_The task_: Pictures aside, quote the whole listing exactly.

_Data shown_:
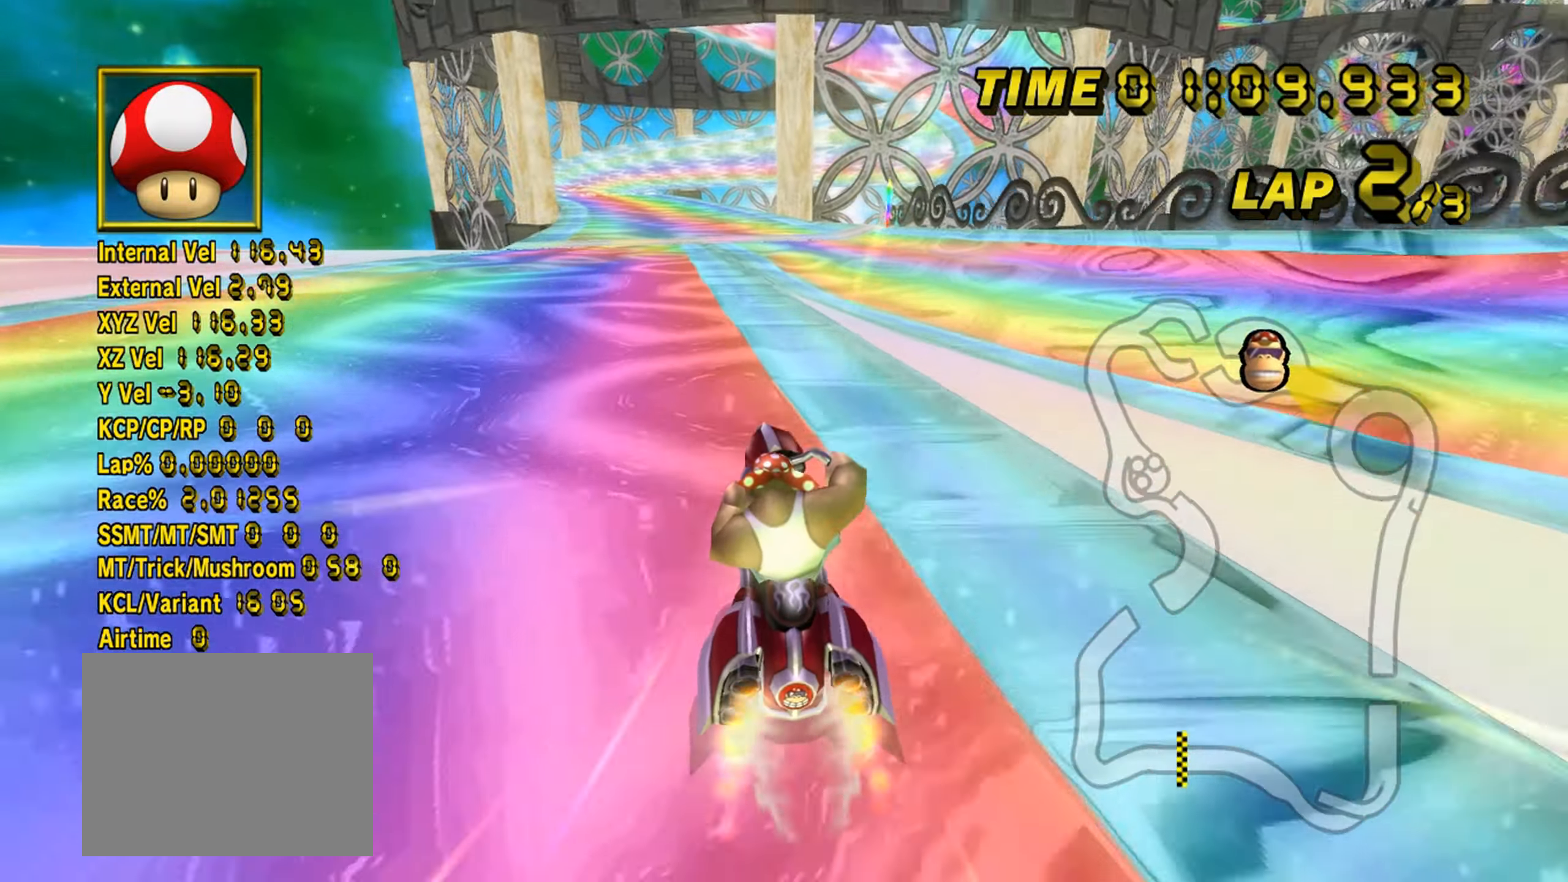
{"buttons": ["A"], "left_stick": "left", "events": []}
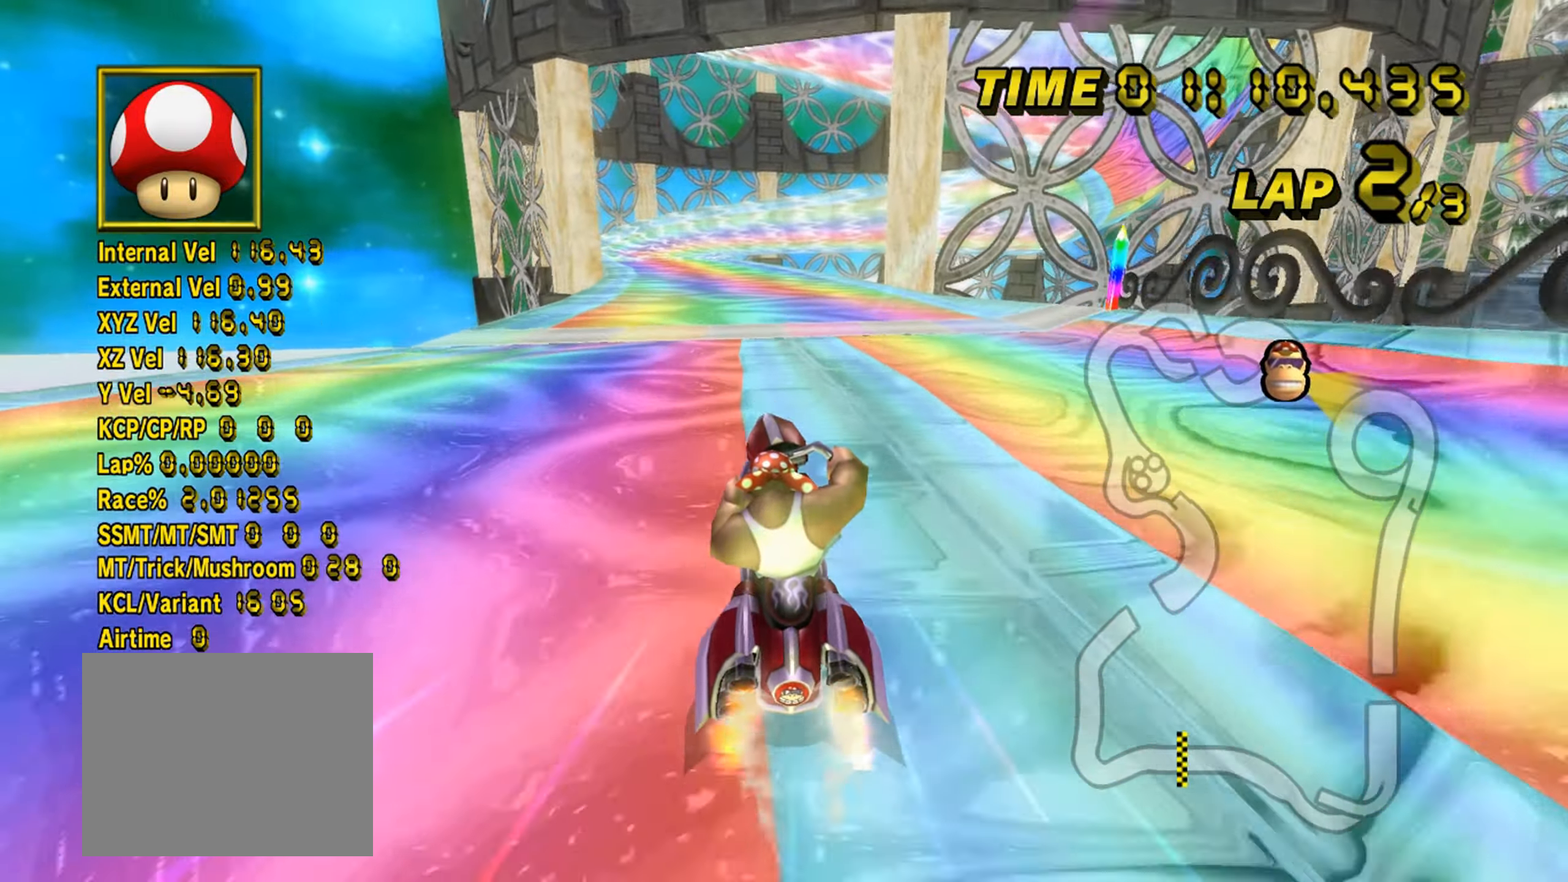
{"buttons": ["A"], "left_stick": "right", "events": [[183, "left_stick", "center"], [500, "left_stick", "right"]]}
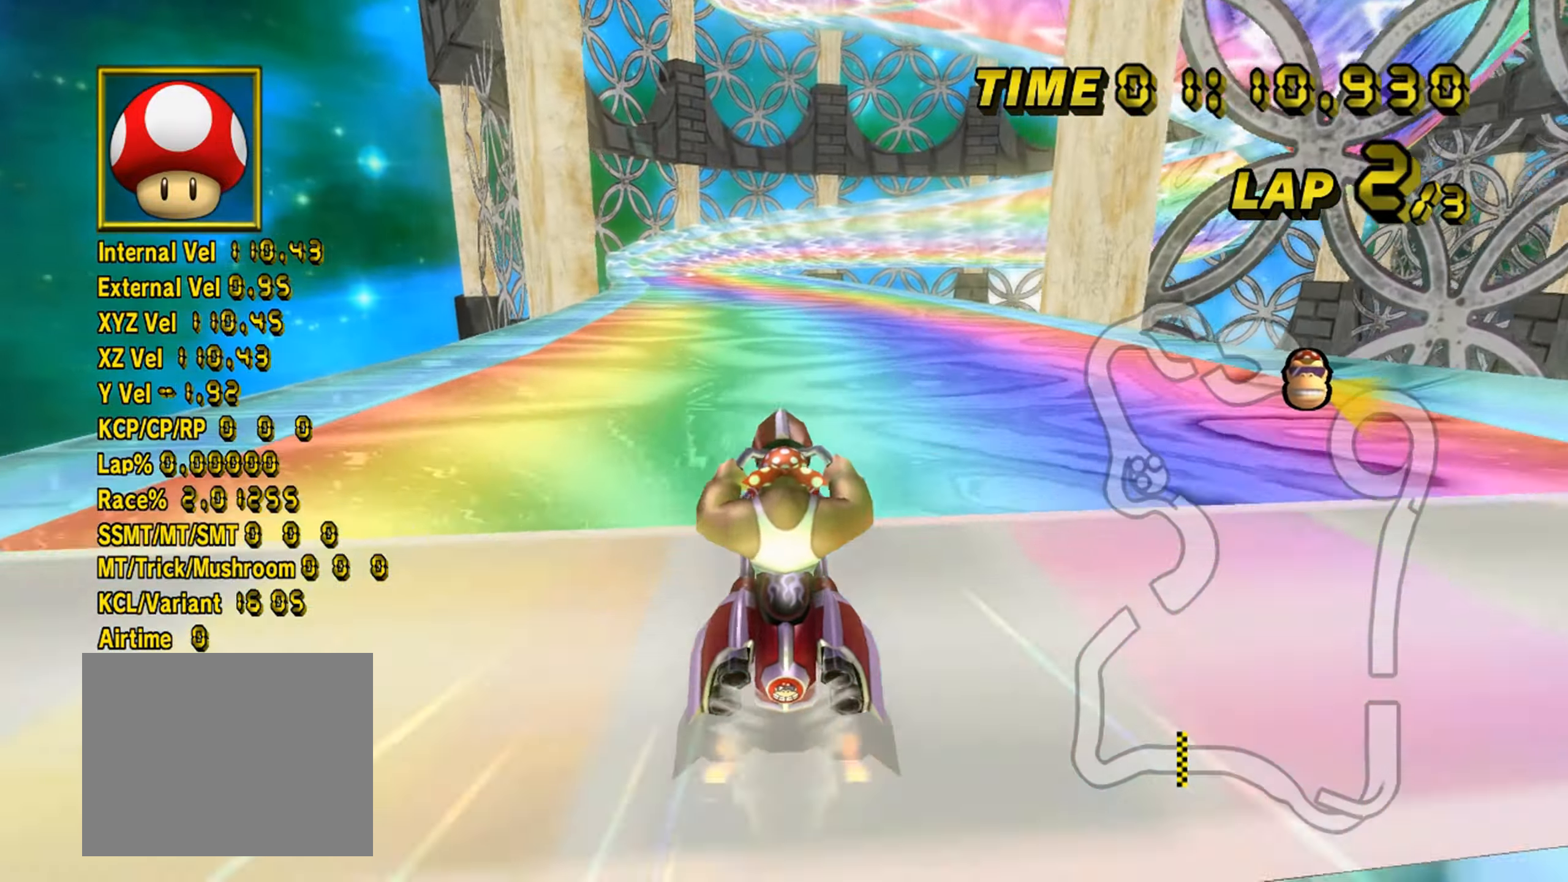
{"buttons": ["A"], "left_stick": "center", "events": [[50, "left_stick", "center"]]}
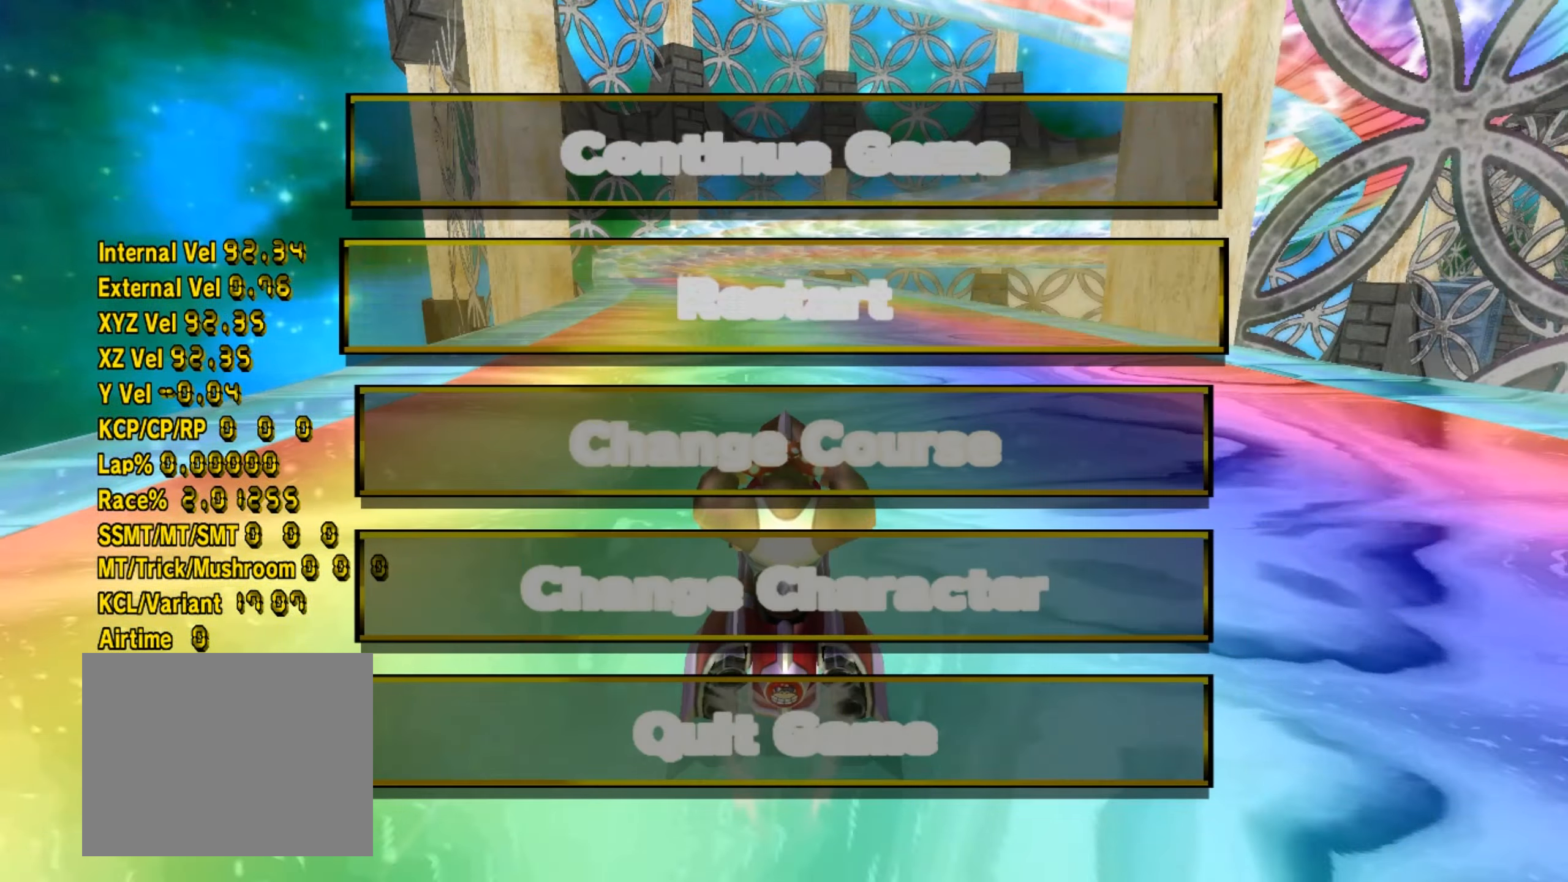
{"buttons": ["A"], "left_stick": "center", "events": []}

_Output_:
{"buttons": ["A"], "left_stick": "left", "events": []}
{"buttons": ["A"], "left_stick": "right", "events": [[183, "left_stick", "center"], [500, "left_stick", "right"]]}
{"buttons": ["A"], "left_stick": "center", "events": [[50, "left_stick", "center"]]}
{"buttons": ["A"], "left_stick": "center", "events": []}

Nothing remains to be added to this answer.